Irritable bowel syndrome causes discomfort in the abdomen, along with diarrhea, constipation or both. Currently, there is no cure, and treatments only lessen the symptoms.
"While research has shown that amitriptyline is effective for adults with IBS, only peppermint oil has been studied in children with this disorder in a double-blind, placebo-controlled fashion," said Dr. Ron J. Bahar, assistant clinical professor of pediatric gastroenterology at Mattel Children's Hospital UCLA and lead author of the study.
Our results show that amitriptyline significantly improves overall quality-of-life measurements in adolescents and should be a therapeutic option for these patients. We were actually surprised to reach our conclusion with a relatively small number of subjects," J. Bahar said.
The 13-week study consisted of three phases: two weeks of enrollment and symptom scoring, eight weeks of therapy with amitriptyline or a placebo, and three weeks of post-medication "washout" and symptom scoring.
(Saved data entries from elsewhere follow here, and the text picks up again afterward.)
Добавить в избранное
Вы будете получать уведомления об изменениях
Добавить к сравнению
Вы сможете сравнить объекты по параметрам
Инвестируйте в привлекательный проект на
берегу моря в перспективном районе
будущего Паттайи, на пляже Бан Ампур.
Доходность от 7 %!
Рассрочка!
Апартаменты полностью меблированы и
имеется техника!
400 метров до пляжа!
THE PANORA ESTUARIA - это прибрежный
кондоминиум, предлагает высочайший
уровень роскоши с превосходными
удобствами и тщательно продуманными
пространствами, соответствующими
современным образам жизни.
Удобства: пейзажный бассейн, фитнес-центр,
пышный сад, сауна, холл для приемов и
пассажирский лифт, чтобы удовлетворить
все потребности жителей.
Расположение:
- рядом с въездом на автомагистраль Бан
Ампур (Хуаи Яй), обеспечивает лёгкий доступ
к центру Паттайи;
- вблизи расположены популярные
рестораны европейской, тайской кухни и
Patients were randomized in a double-blinded fashion to receive the antidepressant or a placebo and were surveyed at two, six, 10 and 13 weeks using a symptom checklist, a pain-rating scale, a pain intensity and frequency scale, and an IBS quality-of-life questionnaire.
The results showed that patients receiving amitriptyline were more likely to experience: an improvement in overall quality of life at six, 10 and 13 weeks, a reduction in IBS-associated diarrhea at six and 10 weeks, reduction in pain near the belly button at 10 weeks and reduction in pain in the right lower quadrant of the abdomen at six, 10 and 13 weeks.
"However, the dose of AMI (amitriptyline) used in this study, as well as IBS treatment for adults, is far less than the dose to treat depression. At these low levels, it could be considered a remedy to treat neuropathic pain associated with chronic pain symptoms, rather than an antidepressant or psychotropic medication," Bahar said.
The study is published in the Journal of Pediatrics.